EXCERPT TO READ
On Windows, the function is implemented using CreateSymbolicLink with SYMBOLIC_LINK_FLAG_DIRECTORY. Since 1.3.3.0, the SYMBOLIC_LINK_FLAG_ALLOW_UNPRIVILEGED_CREATE flag is also included if supported by the operating system. On POSIX, this is an alias for createFileLink and is therefore atomic.

Windows-specific errors: This operation may fail with permissionErrorType if the user lacks the privileges to create symbolic links. It may also fail with illegalOperationErrorType if the file system does not support symbolic links.

Since: directory-1.3.1.0

Create a file symbolic link. The target path can be either absolute or relative and need not refer to an existing file. The order of arguments follows the POSIX convention.

To remove an existing file symbolic link, use removeFile.

Although the distinction between file symbolic links and directory symbolic links does not exist on POSIX systems, on Windows this is an intrinsic property of every symbolic link and cannot be changed without recreating the link. A file symbolic link that actually points to a directory will fail to dereference and vice versa. Moreover, creating symbolic links on Windows may require privileges unavailable to users outside the Administrators group. Portable programs that use symbolic links should take both into consideration.

On Windows, the function is implemented using CreateSymbolicLink. Since 1.3.3.0, the SYMBOLIC_LINK_FLAG_ALLOW_UNPRIVILEGED_CREATE flag is included if supported by the operating system. On POSIX, the function uses symlink and is therefore atomic.

DATA BLOCK

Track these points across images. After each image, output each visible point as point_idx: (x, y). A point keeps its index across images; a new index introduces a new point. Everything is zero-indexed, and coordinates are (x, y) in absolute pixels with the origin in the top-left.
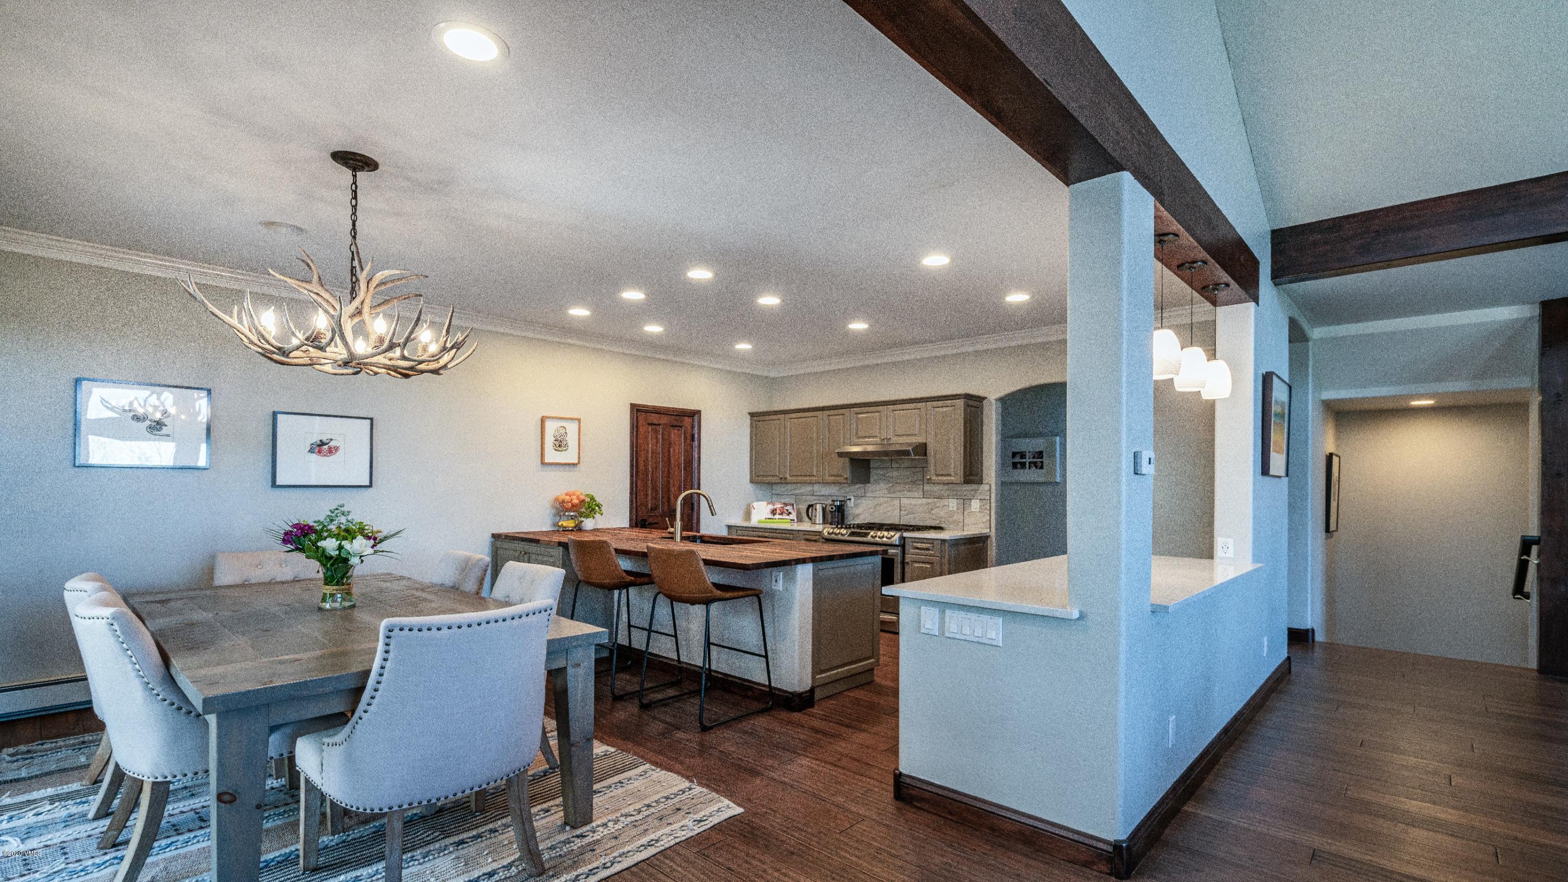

REQUIRED WORK
Return the passage of the symbolic link documentation starting at "Although the distinction" and ending at "both into consideration.", copied word for word. Work only from the symbolic link documentation, not the listing.

FINISHED EXERCISE
Although the distinction between file symbolic links and directory symbolic links does not exist on POSIX systems, on Windows this is an intrinsic property of every symbolic link and cannot be changed without recreating the link. A file symbolic link that actually points to a directory will fail to dereference and vice versa. Moreover, creating symbolic links on Windows may require privileges unavailable to users outside the Administrators group. Portable programs that use symbolic links should take both into consideration.